• Problem requirements:
Within the entries below, please retype exactly the lines starting with the line that has "nose: (284, 287)" and going on through the line that has "left back paw: (360, 263)", but not the pictures.

Records from a data collection
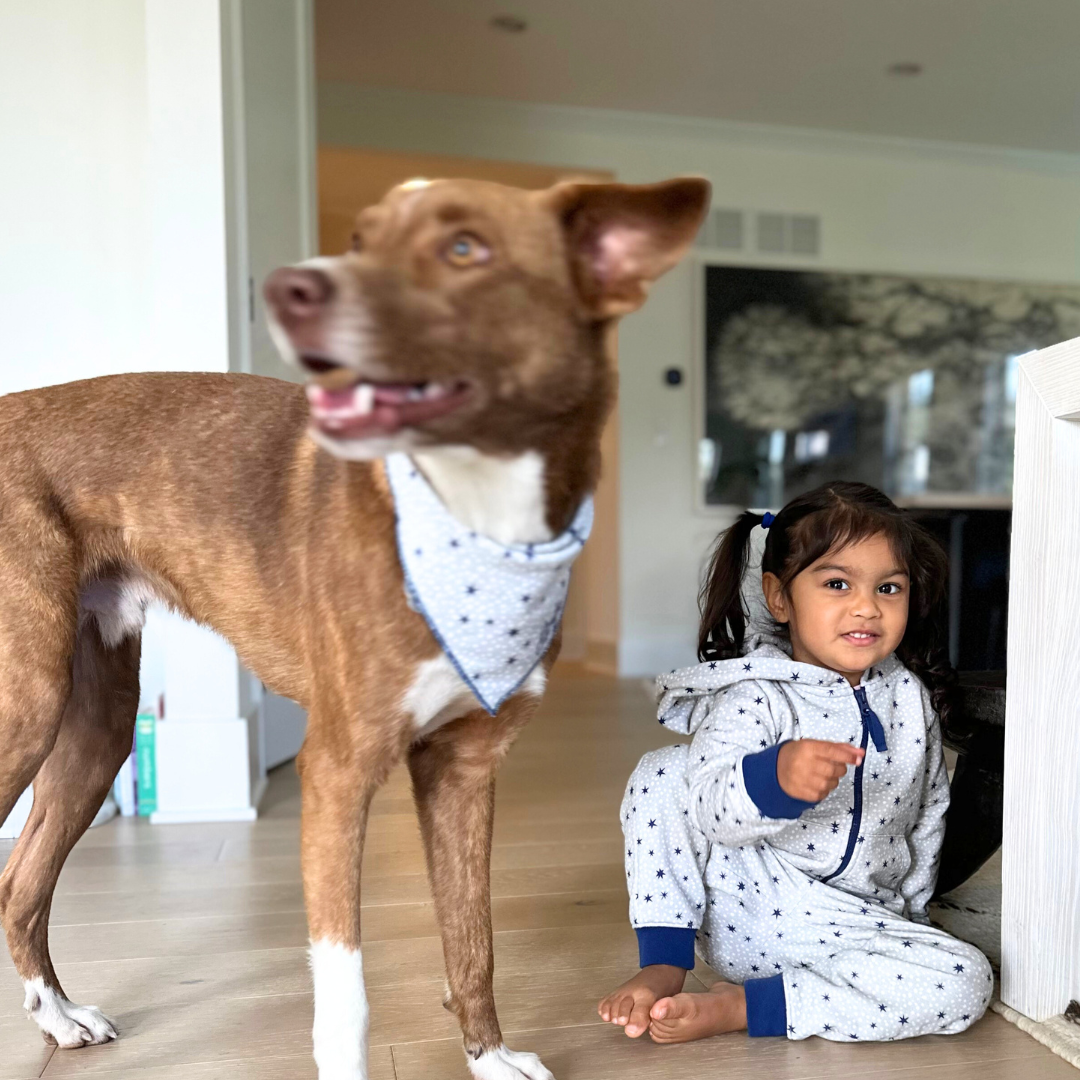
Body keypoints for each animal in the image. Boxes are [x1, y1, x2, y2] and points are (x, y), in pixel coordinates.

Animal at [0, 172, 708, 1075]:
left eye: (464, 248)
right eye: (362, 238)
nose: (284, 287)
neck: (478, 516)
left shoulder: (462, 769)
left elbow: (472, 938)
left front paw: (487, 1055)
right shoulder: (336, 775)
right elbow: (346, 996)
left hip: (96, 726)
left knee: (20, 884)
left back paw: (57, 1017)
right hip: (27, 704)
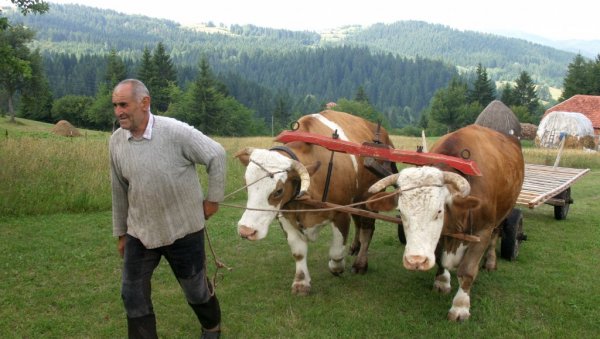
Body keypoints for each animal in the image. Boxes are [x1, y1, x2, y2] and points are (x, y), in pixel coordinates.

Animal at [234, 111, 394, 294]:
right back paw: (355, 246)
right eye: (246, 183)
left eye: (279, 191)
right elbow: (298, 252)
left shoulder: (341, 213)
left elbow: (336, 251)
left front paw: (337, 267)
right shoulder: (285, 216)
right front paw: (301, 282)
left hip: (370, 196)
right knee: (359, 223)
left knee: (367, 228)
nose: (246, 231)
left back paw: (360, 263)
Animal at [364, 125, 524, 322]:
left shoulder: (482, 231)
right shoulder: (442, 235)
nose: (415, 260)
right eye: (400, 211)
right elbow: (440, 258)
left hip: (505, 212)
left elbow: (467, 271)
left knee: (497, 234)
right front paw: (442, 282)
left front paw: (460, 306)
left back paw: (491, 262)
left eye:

• Response for this exercise:
nose: (284, 287)
neck: (478, 516)
left shoulder: (462, 769)
left elbow: (472, 938)
left front paw: (487, 1055)
right shoulder: (336, 775)
right elbow: (346, 996)
left hip: (96, 726)
left knee: (20, 884)
left back paw: (57, 1017)
right hip: (27, 704)
Body keypoints for each animal in the image. Boxes are [x1, y1, x2, y2] and points are (x, y), in pixel coordinates.

Animal at [234, 111, 394, 294]:
right back paw: (355, 246)
right eye: (246, 183)
left eye: (279, 191)
right elbow: (298, 252)
left shoulder: (341, 213)
left elbow: (336, 251)
left front paw: (337, 267)
right shoulder: (285, 216)
right front paw: (301, 282)
left hip: (370, 196)
right knee: (359, 223)
left knee: (367, 228)
nose: (246, 231)
left back paw: (360, 263)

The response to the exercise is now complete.